The agreement involves a series of interlocking commitments on welfare reform, a balanced budget and public sector redundancies .
However, the welfare element of the agreement has stalled.
Sinn Féin has said the plans for implementing the deal did not provide enough protection for claimants.
Mrs Foster told the assembly that the budget is predicated on welfare reform being implemented half way through this year.
She said if that did not happen, the Treasury would reduce Stormont's departmental budgets by £114m.
She added that other factors mean that "at the moment because the Stormont House Agreement has not been implemented... there's a £500m hole in the budget".

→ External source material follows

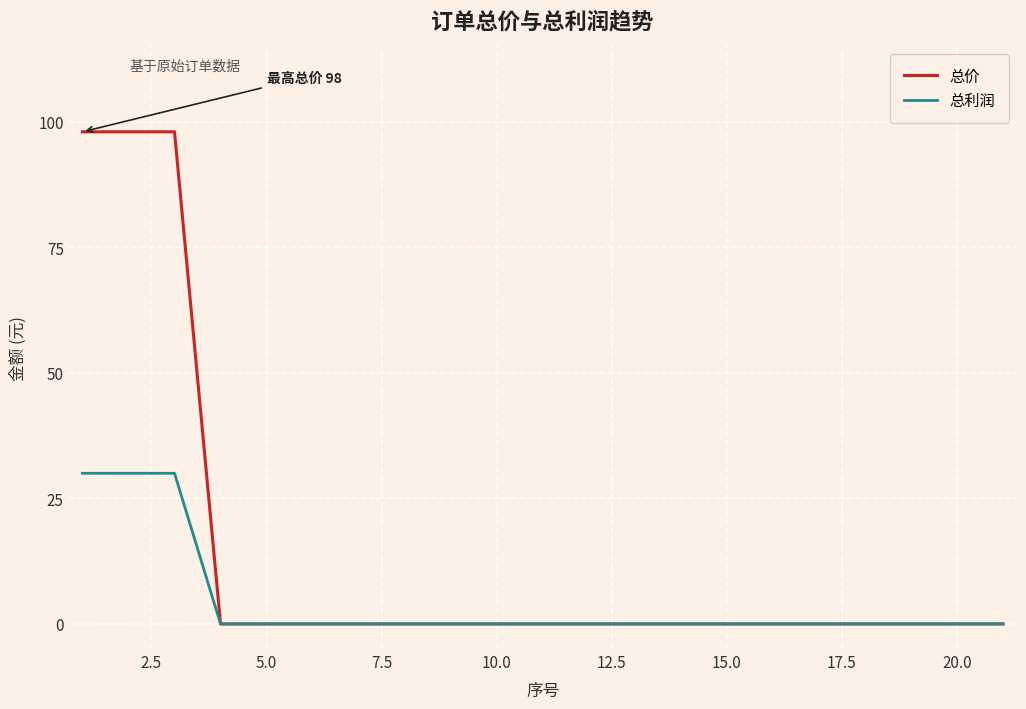

Rank the series by their maximum value, from lowest to highest.

总利润, 总价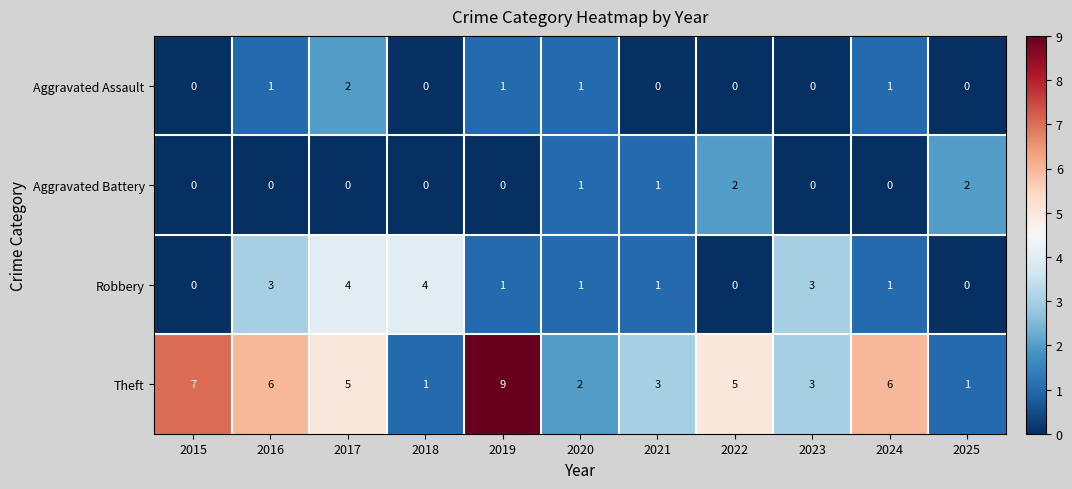

Rank the series at 2016 from highest to lowest value.

Theft, Robbery, Aggravated Assault, Aggravated Battery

Mrs Foster said there were "around two weeks to deal with this matter" which is a "very short window of opportunity".
The minister said that after that there would have to be "contingency planning" which could involve the top civil servant in the Department of Finance taking over the budget.
Mrs Foster said that scenario would be "pretty nuclear."
"The financial package secured as part of the Stormont House Agreement paved the way for executive agreement on the 2015/16 budget," she said.
"However, in the absence of progress on welfare reform, we simply do not have a workable budget.
"Delays in implementation will undoubtedly have a significant impact on departmental budgets and would necessitate further cuts to public services."
Sinn Féin assembly member Daithí McKay said his party was committed to the full implementation of the Stormont House Agreement.
"Sinn Féin is committed to achieving the full implementation of all the outstanding issues of the Stormont House Agreement, including welfare, to ensure the agreed protections are in place for children with disabilities, adults with severe disabilities, the long-term sick and large families," he said.
"Work is continuing on all of these issues.
"A much greater challenge to the executive comes from the £25bn in further cuts promised by the Tories which would result in a huge hole in the budget."